Ingress with externalTrafficPolicy: local

Setting up the nginx ingress controller from the upstream deployment templates using the externalTrafficPolicy: local setting and -- without any special treatment -- results in a service that is only partially working: Only requests that the LoadBalancer happens to route at the node where the nginx container is running get a response.

nginx could just use the cluster setting instead and kube-proxy would forward the network packets. There are two reasons for nginx not to do that

  1. Having a load-balancer balance the traffic to a node that is not active just to have kube-proxy forward it to the active node does not make much sense. It creates an unnecessary hop and makes the LoadBalancer pretty useless.

  2. Packets forwarded by kube-proxy do not carry the original client IP, so any source IP dependant handling in nginx (filtering, QoS, ...) will not be possible.
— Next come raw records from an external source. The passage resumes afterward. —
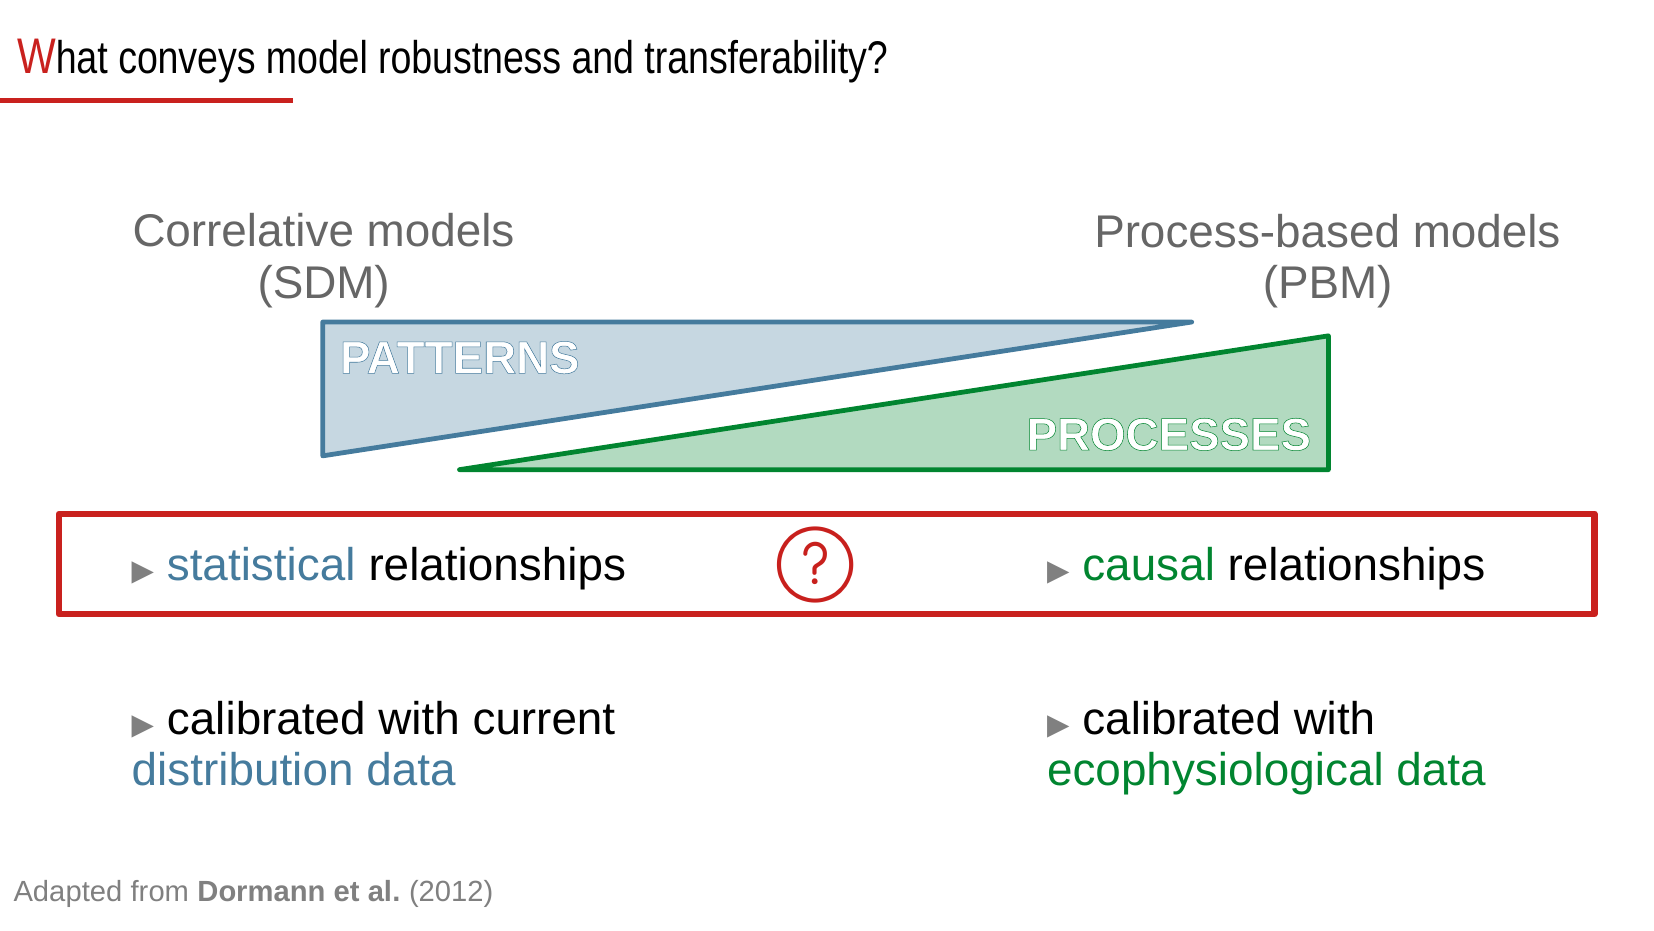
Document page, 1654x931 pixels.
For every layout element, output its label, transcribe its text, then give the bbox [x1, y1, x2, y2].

text_box PROCESSES [459, 335, 1329, 470]
text_box What conveys model robustness and transferability? [2, 0, 1652, 120]
text_box Adapted from Dormann et al. (2012) [0, 856, 531, 927]
picture [755, 513, 875, 612]
text_box ▶ statistical relationships ▶ calibrated with current distribution data [116, 617, 649, 860]
text_box PATTERNS [322, 322, 1192, 456]
text_box ▶ causal relationships ▶ calibrated with ecophysiological data [1032, 617, 1564, 860]
text_box ▶ statistical relationships ▶ calibrated with current distribution data [116, 531, 649, 611]
text_box Process-based models (PBM) [1032, 198, 1623, 316]
text_box Correlative models (SDM) [57, 198, 590, 316]
text_box ▶ causal relationships ▶ calibrated with ecophysiological data [1032, 531, 1564, 611]
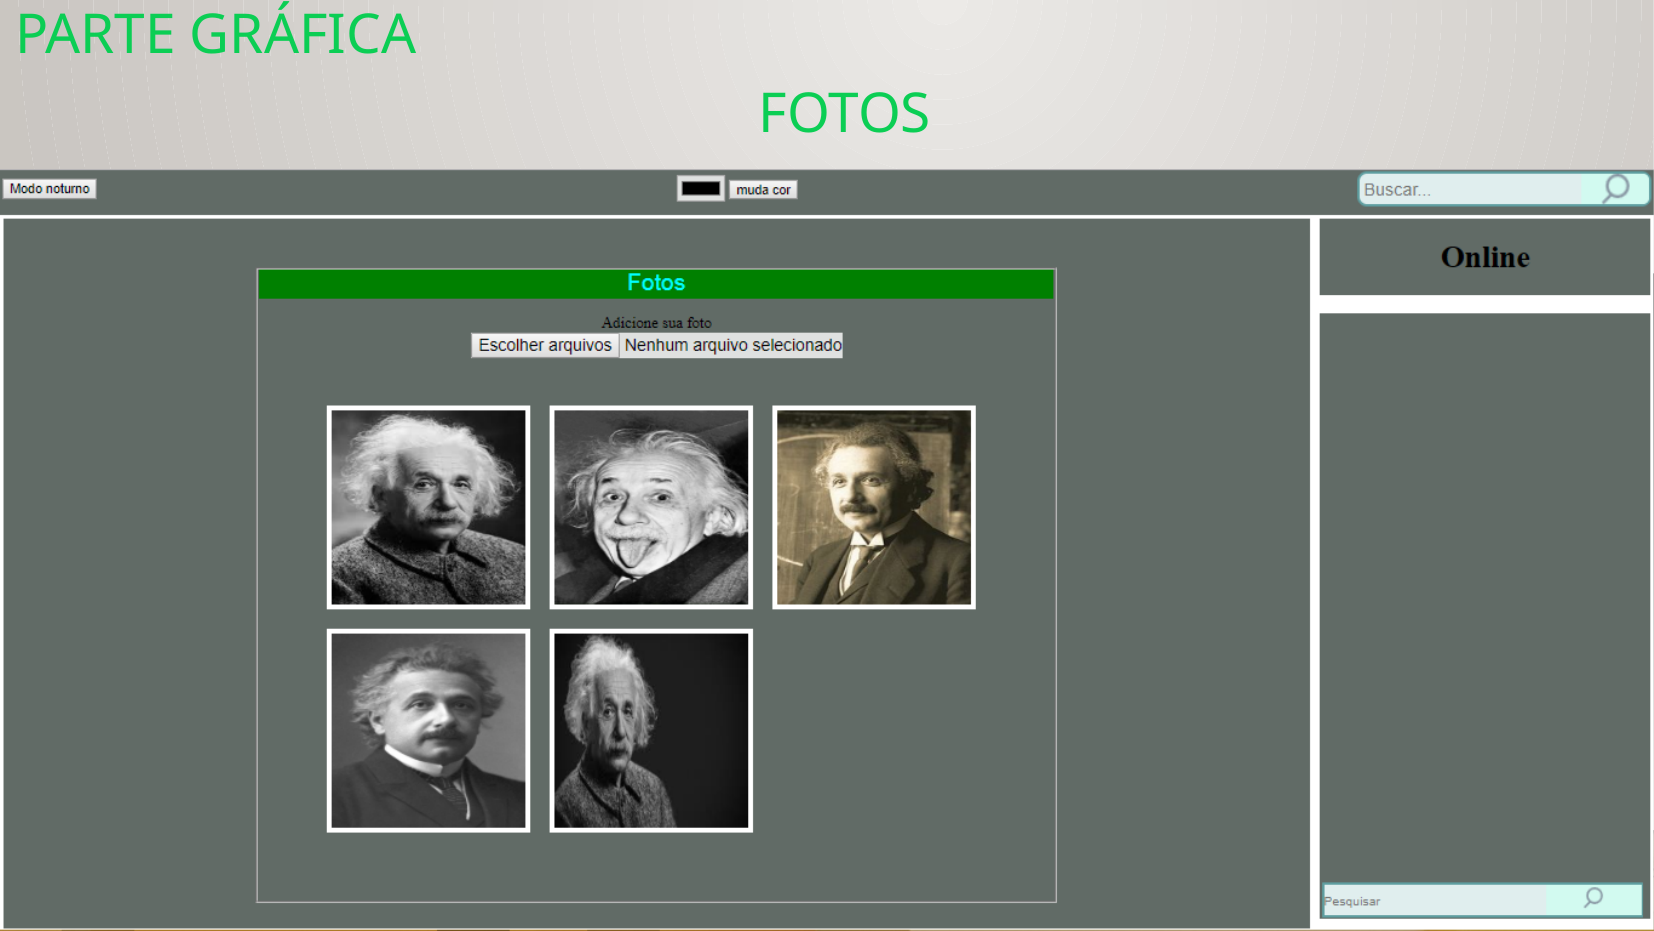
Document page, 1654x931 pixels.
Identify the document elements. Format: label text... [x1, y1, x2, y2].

title Parte Gráfica [0, 0, 1489, 154]
picture [0, 169, 1654, 931]
text_box fOTOS [744, 77, 1235, 172]
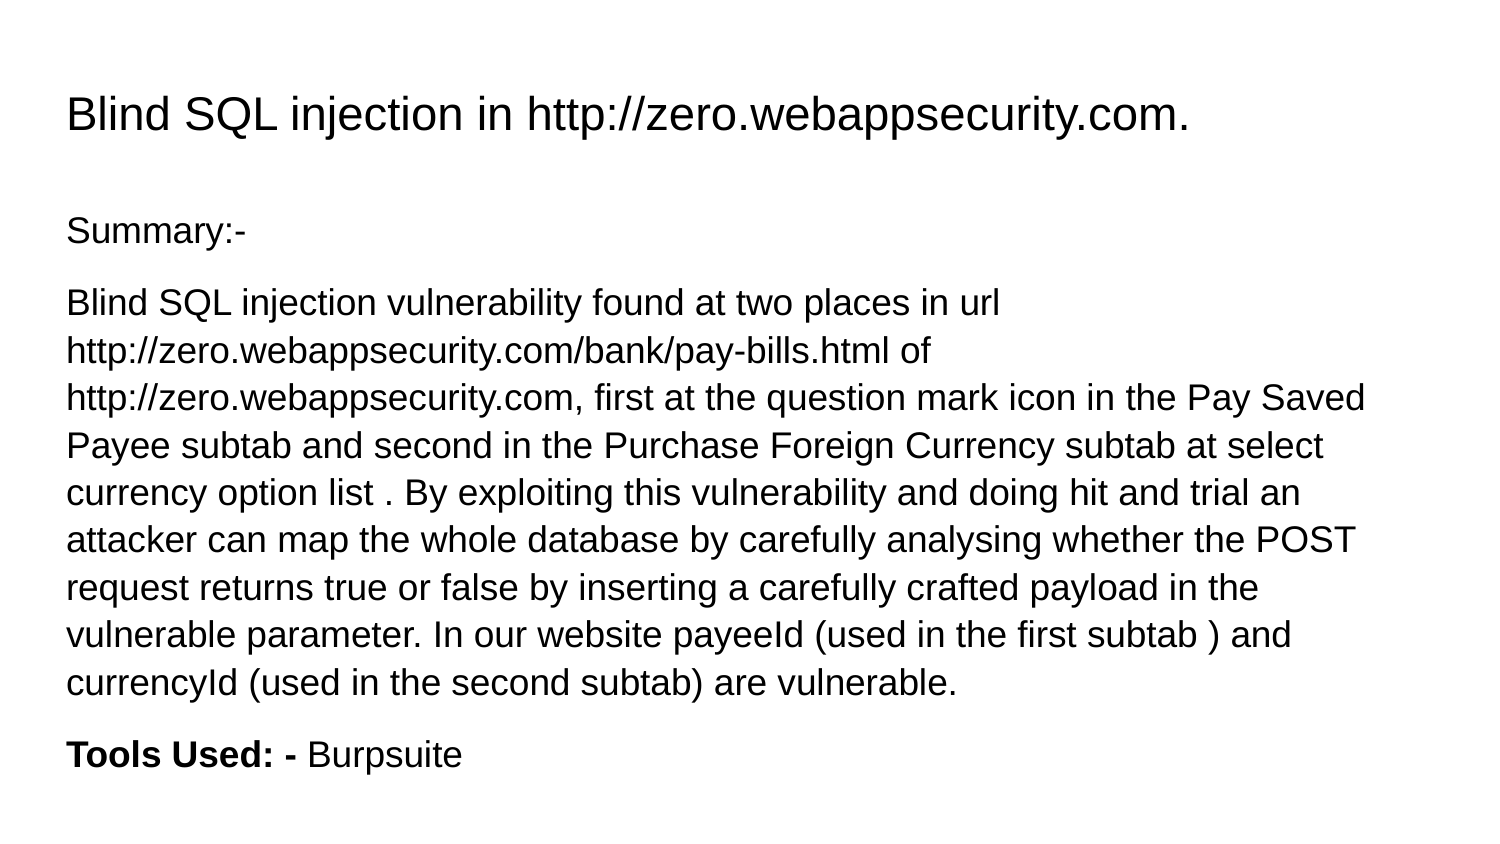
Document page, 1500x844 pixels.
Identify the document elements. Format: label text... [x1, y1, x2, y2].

title Blind SQL injection in http://zero.webappsecurity.com. [51, 72, 1449, 189]
list Summary:- Blind SQL injection vulnerability found at two places in url http://zero.webappsecurity.com/bank/pay-bills.html of http://zero.webappsecurity.com, first at the question mark icon in the Pay Saved Payee subtab and second in the Purchase Foreign Currency subtab at select currency option list . By exploiting this vulnerability and doing hit and trial an attacker can map the whole database by carefully analysing whether the POST request returns true or false by inserting a carefully crafted payload in the vulnerable parameter. In our website payeeId (used in the first subtab ) and currencyId (used in the second subtab) are vulnerable. Tools Used: - Burpsuite [51, 189, 1449, 795]
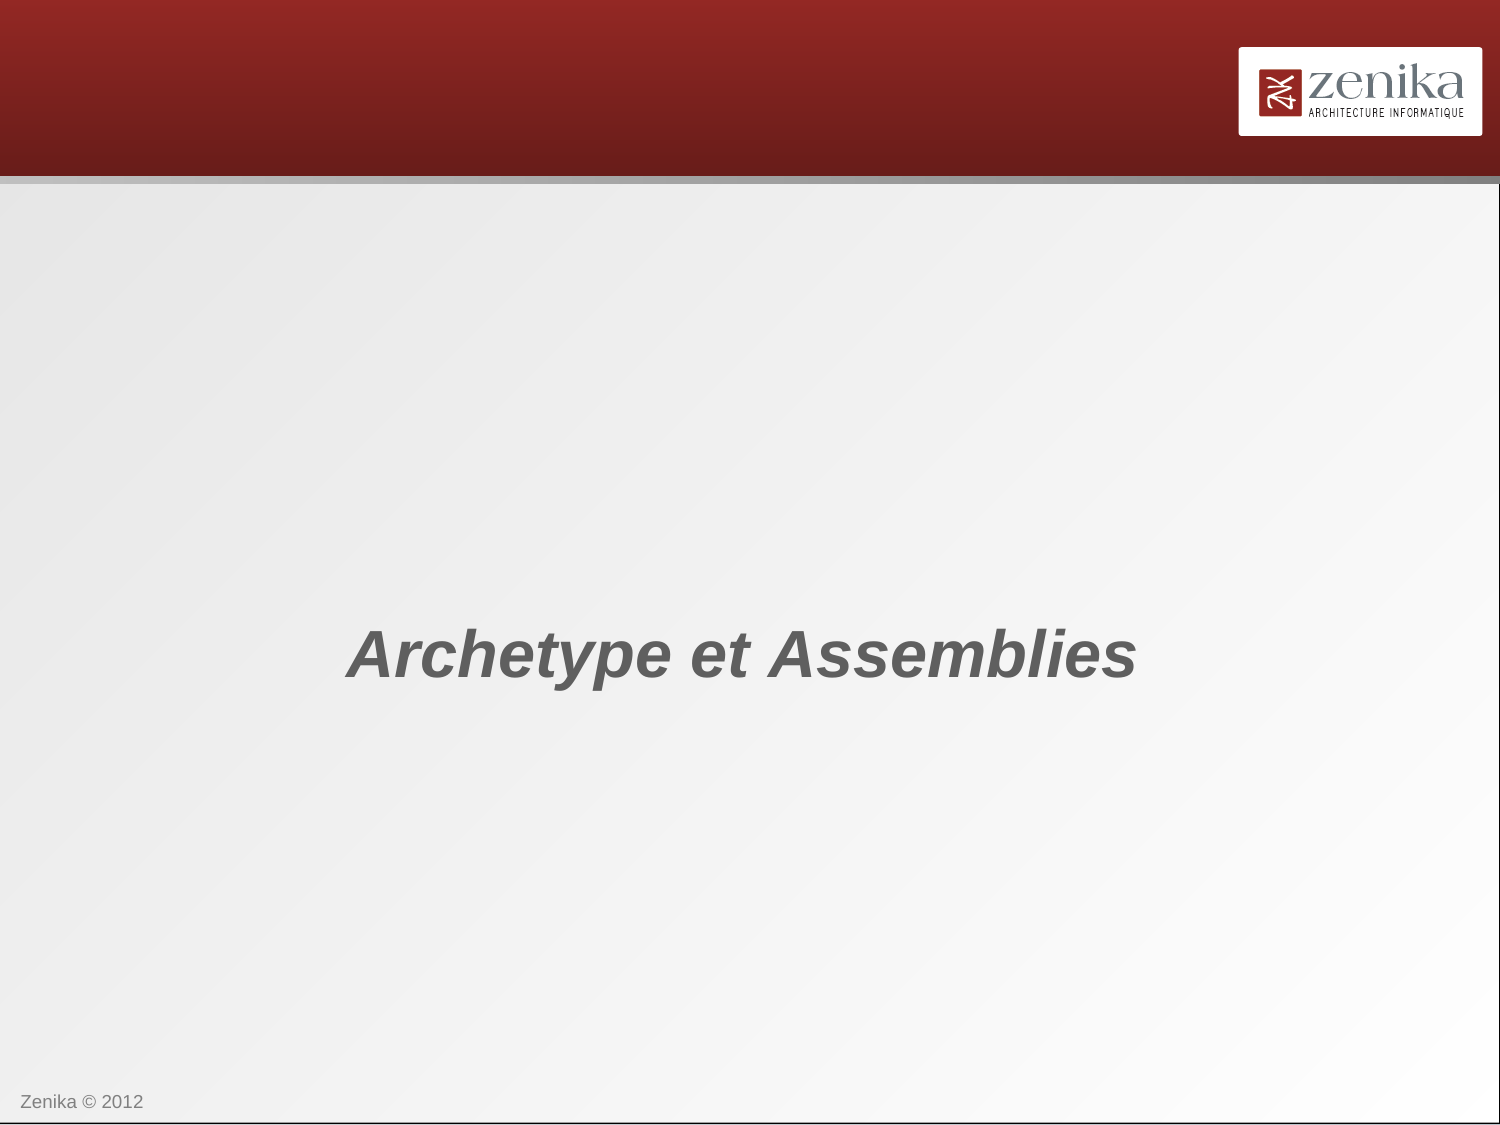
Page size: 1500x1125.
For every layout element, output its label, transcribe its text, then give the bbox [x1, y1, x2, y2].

text_box Archetype et Assemblies [50, 249, 1435, 1079]
picture [1257, 58, 1464, 125]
Getting it to work for managed ingress

There does not seem to be a standard mechanism where k8s tells the LoadBalancer (LB) which backend members are active, but the load-balancer can find this out by using a health-monitor that probes for the availability of the service and then takes the inactive nodes out of the rotation. Should the container be rescheduled on some other node, the health-monitor will adapt within a few seconds.

Since SCS R2, the deployed nginx-ingress deployment is patched to carry a service annotation (a behavior specifically needed by OpenStack) that enables the health-monitor for the LB in front of the ingress. This results in traffic to flow.

This covers the nginx ingress controller that is deployed by setting DEPLOY_NGINX_INGRESS: true with the create_cluster.sh or apply_nginx_ingress.sh. That the ingress we call the "managed ingress".

For the ingress service to see the client IPs, more is needed. The Octavia LB as well as the nginx service both support the proxy protocol, which can be used to communicate the real client IP. We had plumbing included which we disabled by default prior to releasing R2, because it broke the access to ingress from software that runs inside the cluster.

A workaround for this has been implemented, so the default is NGINX_USE_PROXY: true as of R4. So the managed nginx ingress service does work reliably and gets the client IPs.

Getting it to work in general

Users that deploy their own nginx or other services with externalTrafficPolicy: local won't be helped by the annotations done by the SCS cluster management. They will have to do similar custom patching or revert to a cluster policy and forego the visibility on real client IPs.

A generic solution to this would be a different kind of LB that does work at the networking layer 3 (routing), so the (TCP) connections are not terminated at the LB and then data being forwarded on a new connection to the backend member, but the routing would create a direct connection. Google (with Direct Server Return, DSR) and Azure support such LB modes.

As it turns out, on OpenStack clouds that use OVN as networking (SDN) layer, the OVN loadbalancer does almost deliver what's needed.

OVN provider LoadBalancer

The OVN provider for the load-balancer does create direct flows to the chosen backend member, so no proxy protocol (or similar hacks) are needed to make the backend service see the client IPs. This has been validated (and can even be monitored by openstack-health-monitor) on SCS clouds that use OVN.

A health-monitor is still needed to ensure that only active members receive requests. Health monitors for the ovn provider are only supported on OpenStack Wallaby and later. See also occm docs.

OVN LoadBalancer can be enabled by setting use_ovn_lb_provider = "true" or use_ovn_lb_provider = "auto".

Note that the use_ovn_lb_provider does not affect the LB in front of the kube API. That one is created by capo and requires other settings. Also note that it would not yet support the CIDR filtering with restrict_kubeapi setting.

Disabled health-monitor by default

We could enable a health-monitor by default for load-balancers created from OCCM in the k8s clusters. This would make services with externalTrafficPolicy: local work, as the traffic would be routed exclusively to active members. But the other goal would not be achieved: Getting the real client IPs. We decided against turning on the health-monitor by default, as this might result in the wrong impression that local fully works. Rather break and then have users take a decision to go for cluster, to enable health-monitoring to get it half-working or to do health-monitoring plus some extra plumbing for proxy protocol (or similar) to get all aspects working.